Fig. 1: Sources and sinks of altered serine metabolism in diabetes.

a, Levels of glycine, serine and methionine in the liver of wild-type and BKS-db/db mice after a 6-h fast (n = 6 per group). b, Schematic of serine and glycine biosynthetic and catabolic pathways.
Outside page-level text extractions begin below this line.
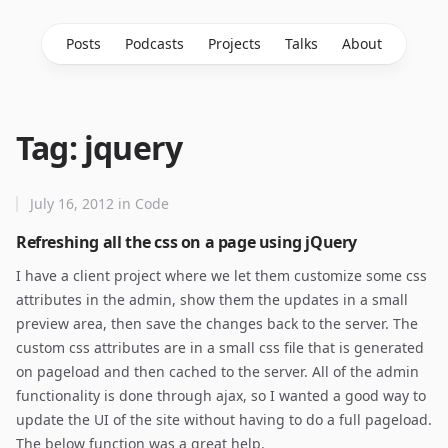
Posts
Podcasts
Projects
Talks
About
Tag: jquery
July 16, 2012
in
Code
Refreshing all the css on a page using jQuery
I have a client project where we let them customize some css
attributes in the admin, show them the updates in a small
preview area, then save the changes back to the server. The
custom css attributes are in a small css file that is generated
on pageload and then cached to the server. All of the admin
functionality is done through ajax, so I wanted a good way to
update the UI of the site without having to do a full pageload.
The below function was a great help.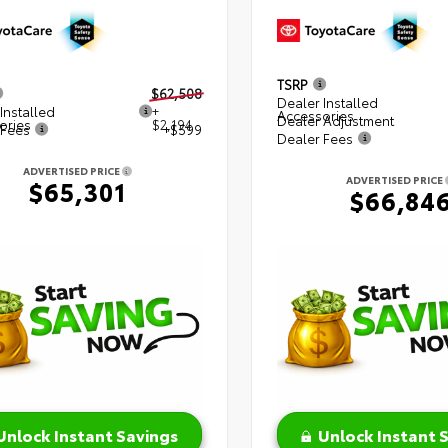
TSRP
$62,508
Dealer Installed
Installed
+
Accessories
Dealer Adjustment
ories
$2,194
 Fees
+$599
Dealer Fees
ADVERTISED PRICE
ADVERTISED PRICE
$65,301
$66,84
Unlock Instant Savings
Unlock Instant 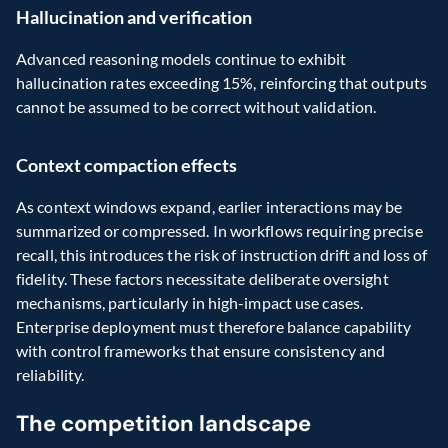
Hallucination and verification
Advanced reasoning models continue to exhibit 
hallucination rates exceeding 15%, reinforcing that outputs 
cannot be assumed to be correct without validation.
Context compaction effects
As context windows expand, earlier interactions may be 
summarized or compressed. In workflows requiring precise 
recall, this introduces the risk of instruction drift and loss of 
fidelity. These factors necessitate deliberate oversight 
mechanisms, particularly in high-impact use cases. 
Enterprise deployment must therefore balance capability 
with control frameworks that ensure consistency and 
reliability.
The competition landscape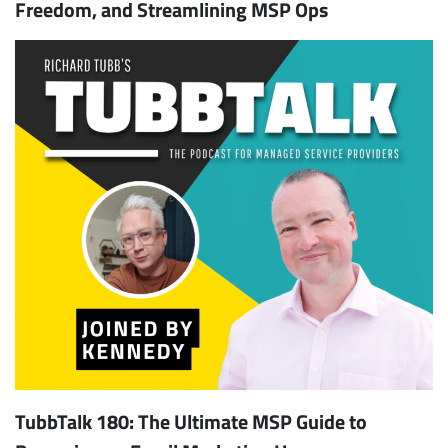
Freedom, and Streamlining MSP Ops
TubbTalk 180: The Ultimate MSP Guide to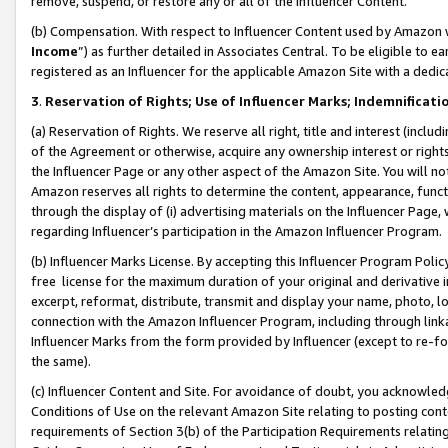
remove, suspend, or restore any or all of the Influencer Content.
(b) Compensation. With respect to Influencer Content used by Amazon w
Income
”) as further detailed in Associates Central. To be eligible t
registered as an Influencer for the applicable Amazon Site with a dedic
3
.
Reservation of Rights; Use of Influencer Marks; Indemnificati
(a) Reservation of Rights. We reserve all right, title and interest (includ
of the Agreement or otherwise, acquire any ownership interest or rights
the Influencer Page or any other aspect of the Amazon Site. You will not 
Amazon reserves all rights to determine the content, appearance, functi
through the display of (i) advertising materials on the Influencer Page, w
regarding Influencer’s participation in the Amazon Influencer Program.
(b) Influencer Marks License. By accepting this Influencer Program Poli
free license for the maximum duration of your original and derivative in
excerpt, reformat, distribute, transmit and display your name, photo, 
connection with the Amazon Influencer Program, including through link
Influencer Marks from the form provided by Influencer (except to re-for
the same).
(c) Influencer Content and Site. For avoidance of doubt, you acknowledg
Conditions of Use on the relevant Amazon Site relating to posting conte
requirements of Section 3(b) of the Participation Requirements relating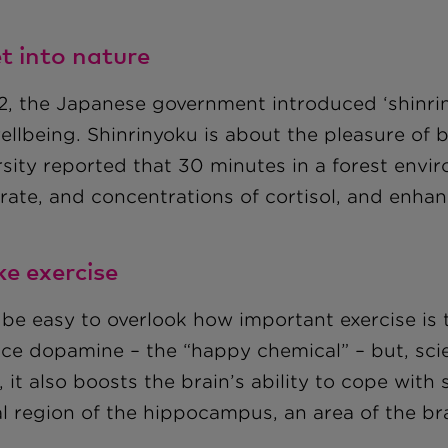
et into nature
82, the Japanese government introduced ‘shinrin
ellbeing. Shinrinyoku is about the pleasure of
rsity reported that 30 minutes in a forest envi
 rate, and concentrations of cortisol, and enha
ke exercise
 be easy to overlook how important exercise is 
ce dopamine – the “happy chemical” – but, scien
 it also boosts the brain’s ability to cope with
l region of the hippocampus, an area of the brai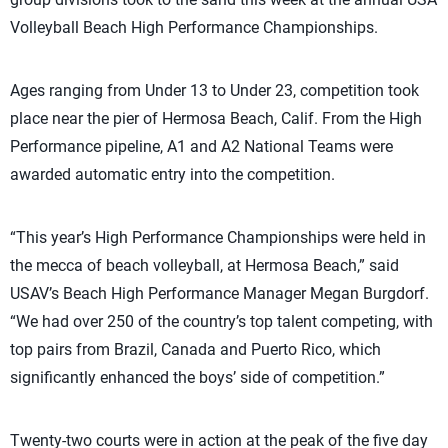
Volleyball Beach High Performance Championships.
Ages ranging from Under 13 to Under 23, competition took
place near the pier of Hermosa Beach, Calif. From the High
Performance pipeline, A1 and A2 National Teams were
awarded automatic entry into the competition.
“This year’s High Performance Championships were held in
the mecca of beach volleyball, at Hermosa Beach,” said
USAV’s Beach High Performance Manager Megan Burgdorf.
“We had over 250 of the country’s top talent competing, with
top pairs from Brazil, Canada and Puerto Rico, which
significantly enhanced the boys’ side of competition.”
Twenty-two courts were in action at the peak of the five day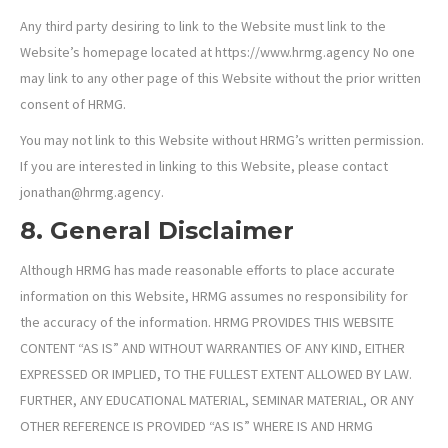
Any third party desiring to link to the Website must link to the
Website’s homepage located at https://www.hrmg.agency No one
may link to any other page of this Website without the prior written
consent of HRMG.
You may not link to this Website without HRMG’s written permission.
If you are interested in linking to this Website, please contact
jonathan@hrmg.agency.
8. General Disclaimer
Although HRMG has made reasonable efforts to place accurate
information on this Website, HRMG assumes no responsibility for
the accuracy of the information. HRMG PROVIDES THIS WEBSITE
CONTENT “AS IS” AND WITHOUT WARRANTIES OF ANY KIND, EITHER
EXPRESSED OR IMPLIED, TO THE FULLEST EXTENT ALLOWED BY LAW.
FURTHER, ANY EDUCATIONAL MATERIAL, SEMINAR MATERIAL, OR ANY
OTHER REFERENCE IS PROVIDED “AS IS” WHERE IS AND HRMG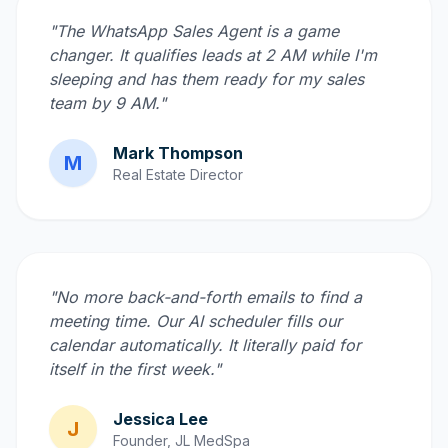
"The WhatsApp Sales Agent is a game
changer. It qualifies leads at 2 AM while I'm
sleeping and has them ready for my sales
team by 9 AM."
Mark Thompson
M
Real Estate Director
"No more back-and-forth emails to find a
meeting time. Our AI scheduler fills our
calendar automatically. It literally paid for
itself in the first week."
Jessica Lee
J
Founder, JL MedSpa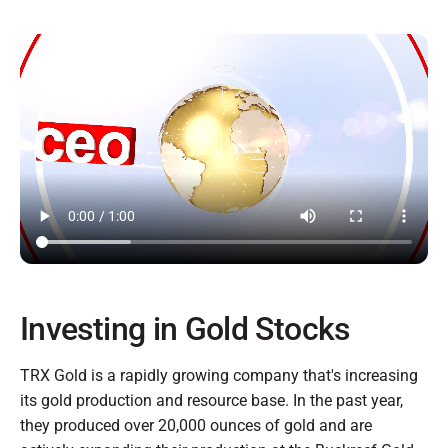
Investing in Gold Stocks
TRX Gold is a rapidly growing company that's increasing
its gold production and resource base. In the past year,
they produced over 20,000 ounces of gold and are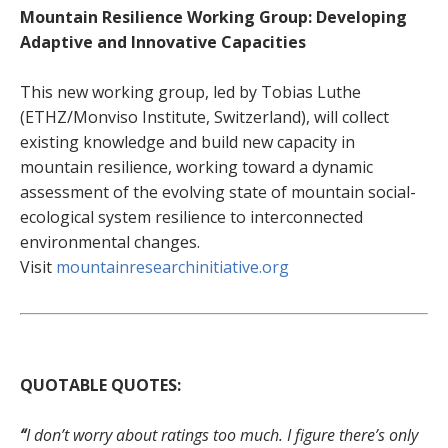
Mountain Resilience Working Group: Developing
Adaptive and Innovative Capacities
This new working group, led by Tobias Luthe
(ETHZ/Monviso Institute, Switzerland), will collect
existing knowledge and build new capacity in
mountain resilience, working toward a dynamic
assessment of the evolving state of mountain social-
ecological system resilience to interconnected
environmental changes.
Visit
mountainresearchinitiative.org
QUOTABLE QUOTES:
“
I don’t worry about ratings too much. I figure there’s only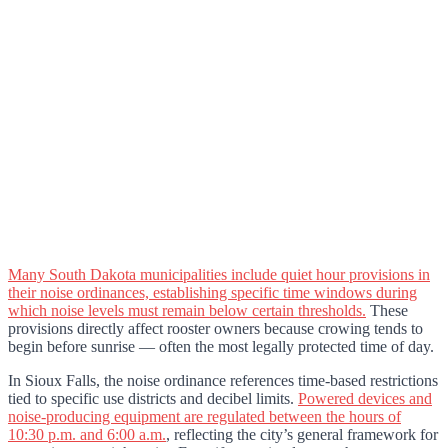
Many South Dakota municipalities include quiet hour provisions in
their noise ordinances, establishing specific time windows during
which noise levels must remain below certain thresholds.
These
provisions directly affect rooster owners because crowing tends to
begin before sunrise — often the most legally protected time of day.
In Sioux Falls, the noise ordinance references time-based restrictions
tied to specific use districts and decibel limits.
Powered devices and
noise-producing equipment are regulated between the hours of
10:30 p.m. and 6:00 a.m.
, reflecting the city’s general framework for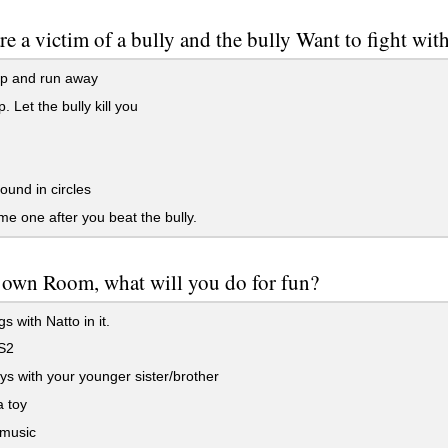
are a victim of a bully and the bully Want to fight wi
p and run away
. Let the bully kill you
und in circles
me one after you beat the bully.
 own Room, what will you do for fun?
s with Natto in it.
S2
ys with your younger sister/brother
 toy
 music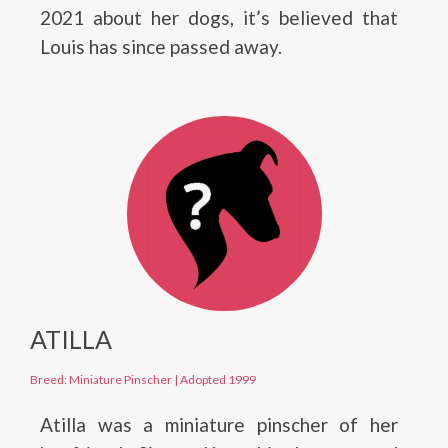
2021 about her dogs, it’s believed that
Louis has since passed away.
ATILLA
Breed: Miniature Pinscher
|
Adopted 1999
Atilla was a miniature pinscher of her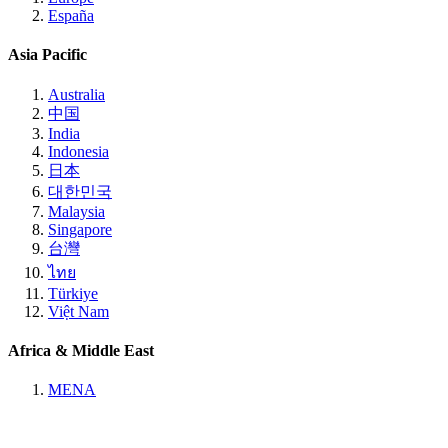
España
Asia Pacific
Australia
中国
India
Indonesia
日本
대한민국
Malaysia
Singapore
台灣
ไทย
Türkiye
Việt Nam
Africa & Middle East
MENA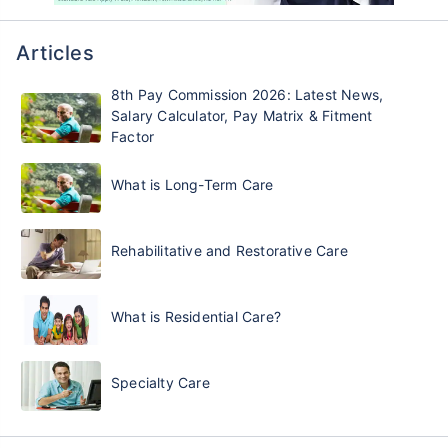
Articles
8th Pay Commission 2026: Latest News,
Salary Calculator, Pay Matrix & Fitment
Factor
What is Long-Term Care
Rehabilitative and Restorative Care
What is Residential Care?
Specialty Care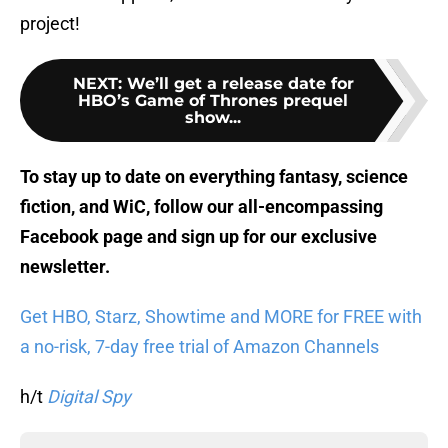
project!
NEXT
:
We’ll get a release date for
HBO’s Game of Thrones prequel
show...
To stay up to date on everything fantasy, science
fiction, and WiC, follow
our all-encompassing
Facebook page
and sign up for
our exclusive
newsletter
.
Get HBO, Starz, Showtime and MORE for FREE with
a no-risk, 7-day free trial of Amazon Channels
h/t
Digital Spy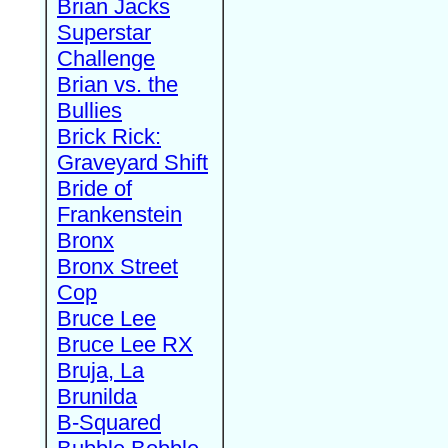
Brian Jacks
Superstar
Challenge
Brian vs. the
Bullies
Brick Rick:
Graveyard Shift
Bride of
Frankenstein
Bronx
Bronx Street
Cop
Bruce Lee
Bruce Lee RX
Bruja, La
Brunilda
B-Squared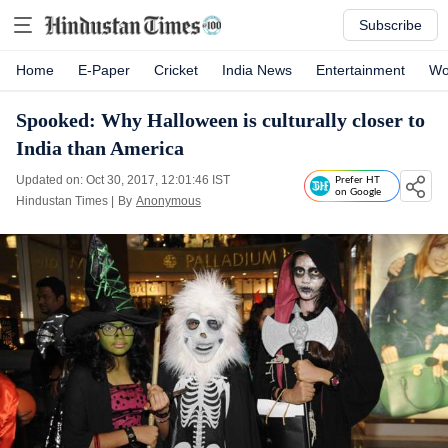
Subscribe
Home
E-Paper
Cricket
India News
Entertainment
Wo
Spooked: Why Halloween is culturally closer to
India than America
Updated on: Oct 30, 2017, 12:01:46 IST
Prefer HT
on Google
Hindustan Times
|
By
Anonymous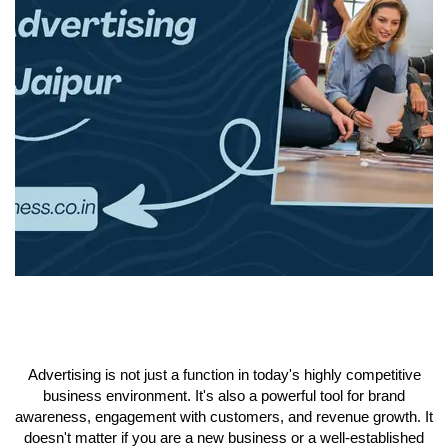
Advertising is not just a function in today's highly competitive
business environment. It's also a powerful tool for brand
awareness, engagement with customers, and revenue growth. It
doesn't matter if you are a new business or a well-established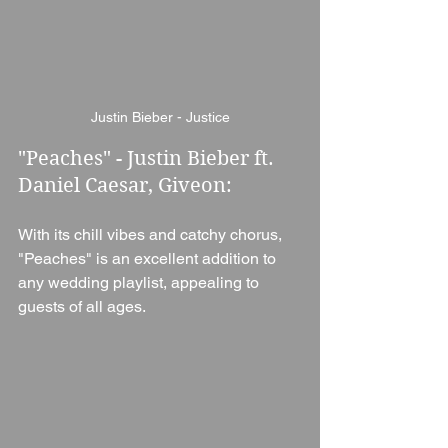
Justin Bieber - Justice
"Peaches" - Justin Bieber ft. 
Daniel Caesar, Giveon: 
With its chill vibes and catchy chorus, 
"Peaches" is an excellent addition to 
any wedding playlist, appealing to 
guests of all ages.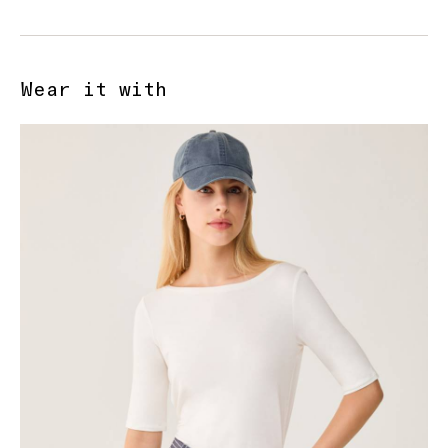
Wear it with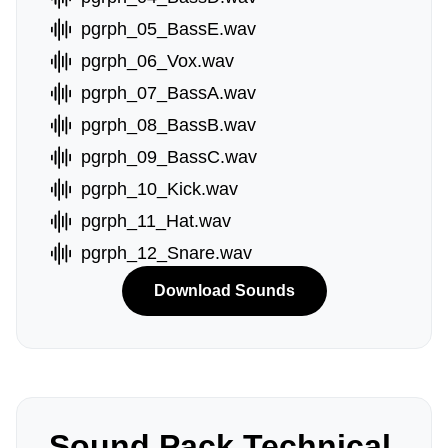
pgrph_05_BassE.wav
pgrph_06_Vox.wav
pgrph_07_BassA.wav
pgrph_08_BassB.wav
pgrph_09_BassC.wav
pgrph_10_Kick.wav
pgrph_11_Hat.wav
pgrph_12_Snare.wav
Download Sounds
Sound Pack Technical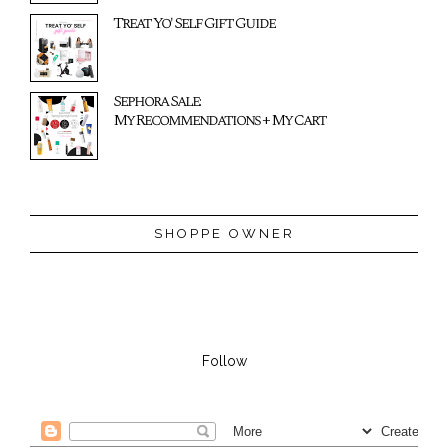
Treat Yo' Self Gift Guide
Sephora Sale:
My Recommendations + My Cart
SHOPPE OWNER
Follow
Upregulated hepatic genes in BKS-db/db mice are in purple, and downregulated are genes are in blue. 10-formylTHF, 10-formyltetrahydrofolate; 3-PG, 3-phosphoglycerate; 5,10-meTHF, 5,10-methylenetetrahydrofolate; dTMP, deoxythymidine monophosphate; f-Met, N-formylmethionine; PEP, phosphoenol pyruvate; TCA, tricarboxylic acid; THF, tetrahydrofolate. c, mRNA expression of liver enzyme genes regulating SGOC metabolism in wild-type and BKS-db/db mice (n = 6 per group). d, Plasma serine, glucose, glycine and methionine-labelling fraction (1 − M₀) in wild-type mice administered [U-¹³C₃]serine via oral gavage after an overnight fast (n = 4 per time point). e, Tissue glycine labelling fraction in wild-type mice 15 min after [U-¹³C₃]serine administration via oral gavage (n = 4 per tissue) following an overnight fast. f, Tissue pyruvate labelling fraction in wild-type mice 15 min after [U-¹³C₃]serine administration via oral gavage (n = 4 per tissue) after an overnight fast. g, Combined OGTT and STT in wild-type and BKS-db/db mice (n = 6 per group) after an overnight fast. h, STT AUC in wild-type and BKS-db/db mice (n = 6 per group). i, Combined OGTT and STT in vehicle- (n = 7) and STZ-treated (n = 6) C57BL/6J mice after an overnight fast. j, STT AUC in vehicle- (n = 7) and STZ-treated (n = 6) C57BL/6J mice. Data are mean ± s.e.m., and were analysed using two-sided independent t-test (a,c,h,j) and two-way ANOVA with Fisher’s least significant difference post hoc test (g,i). The schematic in Fig. 1b was prepared in BioRender.